Exercise instructions:
Reproduce each of the records below character for character.

Material provided:
==================================================
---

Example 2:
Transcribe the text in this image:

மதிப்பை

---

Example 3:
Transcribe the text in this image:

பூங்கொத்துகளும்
==================================================
Full output:
---

Example 2:
Transcribe the text in this image:

மதிப்பை

---

Example 3:
Transcribe the text in this image:

பூங்கொத்துகளும்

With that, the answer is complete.